The developers and executives, wrapped in the exclusivity and specialisms of the scientific age, seem oblivious to the wider impact their creations can have for harm. Something a little exposure to art, humanities or philosophy in school may have helped alleviate. Too many of the IT folks I interact with want to make technology that is super, super cool, world changing even, without a full understanding of what that cool thing will do to the people it will impact, including potentially themselves, or whether the world will be changed for better or worse. As with the news and information, context is all.

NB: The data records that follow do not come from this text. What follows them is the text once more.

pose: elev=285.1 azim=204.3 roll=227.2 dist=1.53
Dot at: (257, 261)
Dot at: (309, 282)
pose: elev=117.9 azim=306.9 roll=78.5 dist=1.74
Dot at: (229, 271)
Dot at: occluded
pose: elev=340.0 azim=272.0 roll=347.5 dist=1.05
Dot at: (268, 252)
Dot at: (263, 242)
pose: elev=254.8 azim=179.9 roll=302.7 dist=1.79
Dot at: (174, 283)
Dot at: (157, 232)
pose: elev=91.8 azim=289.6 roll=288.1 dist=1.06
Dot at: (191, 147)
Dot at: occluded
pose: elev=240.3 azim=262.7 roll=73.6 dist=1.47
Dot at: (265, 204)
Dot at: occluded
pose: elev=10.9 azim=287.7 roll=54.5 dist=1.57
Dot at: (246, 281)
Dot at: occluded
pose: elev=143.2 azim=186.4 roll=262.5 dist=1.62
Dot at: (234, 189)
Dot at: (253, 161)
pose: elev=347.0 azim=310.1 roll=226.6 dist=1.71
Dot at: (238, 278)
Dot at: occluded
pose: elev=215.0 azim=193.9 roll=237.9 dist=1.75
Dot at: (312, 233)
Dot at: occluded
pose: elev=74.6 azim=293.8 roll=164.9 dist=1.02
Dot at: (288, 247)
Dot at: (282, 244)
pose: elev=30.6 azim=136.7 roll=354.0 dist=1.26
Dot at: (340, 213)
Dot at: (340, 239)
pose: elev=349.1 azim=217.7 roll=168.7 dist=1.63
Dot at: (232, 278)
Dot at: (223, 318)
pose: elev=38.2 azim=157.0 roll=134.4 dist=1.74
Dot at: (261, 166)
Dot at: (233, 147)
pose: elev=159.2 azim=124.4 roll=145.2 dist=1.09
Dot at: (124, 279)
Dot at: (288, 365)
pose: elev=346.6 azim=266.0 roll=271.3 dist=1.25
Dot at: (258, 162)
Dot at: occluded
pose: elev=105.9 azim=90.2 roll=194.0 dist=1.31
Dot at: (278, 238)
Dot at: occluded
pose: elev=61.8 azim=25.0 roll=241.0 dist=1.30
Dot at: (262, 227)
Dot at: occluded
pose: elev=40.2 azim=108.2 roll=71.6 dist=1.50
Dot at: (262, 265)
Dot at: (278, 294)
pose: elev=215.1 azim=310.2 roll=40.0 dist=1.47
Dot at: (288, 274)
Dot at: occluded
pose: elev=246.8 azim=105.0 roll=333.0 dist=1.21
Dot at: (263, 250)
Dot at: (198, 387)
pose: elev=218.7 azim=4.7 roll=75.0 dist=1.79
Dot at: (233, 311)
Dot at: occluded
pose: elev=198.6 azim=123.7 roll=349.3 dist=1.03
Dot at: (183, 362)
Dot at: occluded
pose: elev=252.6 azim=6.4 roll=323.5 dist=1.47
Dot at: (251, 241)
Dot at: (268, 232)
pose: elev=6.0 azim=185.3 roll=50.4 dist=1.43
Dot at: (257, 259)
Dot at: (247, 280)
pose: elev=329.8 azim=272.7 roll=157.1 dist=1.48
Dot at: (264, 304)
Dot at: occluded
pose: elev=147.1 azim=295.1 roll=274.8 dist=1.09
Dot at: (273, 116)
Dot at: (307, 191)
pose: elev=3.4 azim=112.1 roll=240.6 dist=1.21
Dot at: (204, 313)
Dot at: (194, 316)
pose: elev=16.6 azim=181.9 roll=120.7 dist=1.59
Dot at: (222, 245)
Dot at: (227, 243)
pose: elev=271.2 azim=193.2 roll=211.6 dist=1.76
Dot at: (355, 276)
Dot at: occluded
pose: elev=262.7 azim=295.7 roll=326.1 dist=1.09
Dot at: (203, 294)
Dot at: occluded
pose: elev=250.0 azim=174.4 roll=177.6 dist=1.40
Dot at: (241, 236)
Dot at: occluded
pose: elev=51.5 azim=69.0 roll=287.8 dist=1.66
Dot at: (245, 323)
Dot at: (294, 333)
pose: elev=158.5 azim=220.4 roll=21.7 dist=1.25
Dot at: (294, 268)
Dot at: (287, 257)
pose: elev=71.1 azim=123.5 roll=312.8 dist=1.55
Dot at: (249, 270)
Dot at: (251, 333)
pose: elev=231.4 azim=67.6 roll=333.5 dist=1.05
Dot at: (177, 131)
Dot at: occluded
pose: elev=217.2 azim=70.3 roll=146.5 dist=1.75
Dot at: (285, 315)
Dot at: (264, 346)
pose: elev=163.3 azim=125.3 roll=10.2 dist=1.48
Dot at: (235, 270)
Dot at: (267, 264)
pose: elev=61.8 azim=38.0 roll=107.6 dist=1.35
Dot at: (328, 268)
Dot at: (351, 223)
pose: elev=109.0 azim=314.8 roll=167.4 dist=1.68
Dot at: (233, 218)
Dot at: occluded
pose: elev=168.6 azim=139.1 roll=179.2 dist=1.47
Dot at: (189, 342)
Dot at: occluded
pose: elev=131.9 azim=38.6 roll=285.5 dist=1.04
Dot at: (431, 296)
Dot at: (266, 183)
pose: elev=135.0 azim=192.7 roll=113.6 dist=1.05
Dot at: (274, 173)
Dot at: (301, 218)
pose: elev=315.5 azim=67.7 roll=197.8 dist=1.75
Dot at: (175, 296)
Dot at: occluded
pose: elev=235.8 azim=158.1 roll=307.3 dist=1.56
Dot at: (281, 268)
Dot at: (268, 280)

Arts and humanities bring context and discernment and much more to the very core of business practices. Art roots us in humanity. Art is a series of advances and wonders that stretch back to the first time we tried, as a species, to bring understanding and meaning to our world. We gathered in the safety of fire light and drew on the walls of our caves. In those original safe spaces we created wonderful paintings for our amusement, or to convey news or simply for joy. We drew to connect with each other. Pictograms formed the first writing, our very language is art.
Investing in arts and humanities in education and including these disciplines in STEM to create STEAM, will bring a level of creativity and discernment I see missing in many of today’s IT graduates and practitioners, where many lack the soft-skills to speak ‘human’. The inclusion of arts will encourage greater human connection, and a greater understanding of the mores and culture of our collective society.
Eventually, the machines will code their own programs without our input, and they will likely base that code on the society they have been exposed to as “true”, in true machine learning style. A little art enabled discernment, a little humanity, would be a welcome intervention. An intervention that demands and could then lead, to one of the greatest gifts bestowed on us by the artists of the Renaissance: perspective.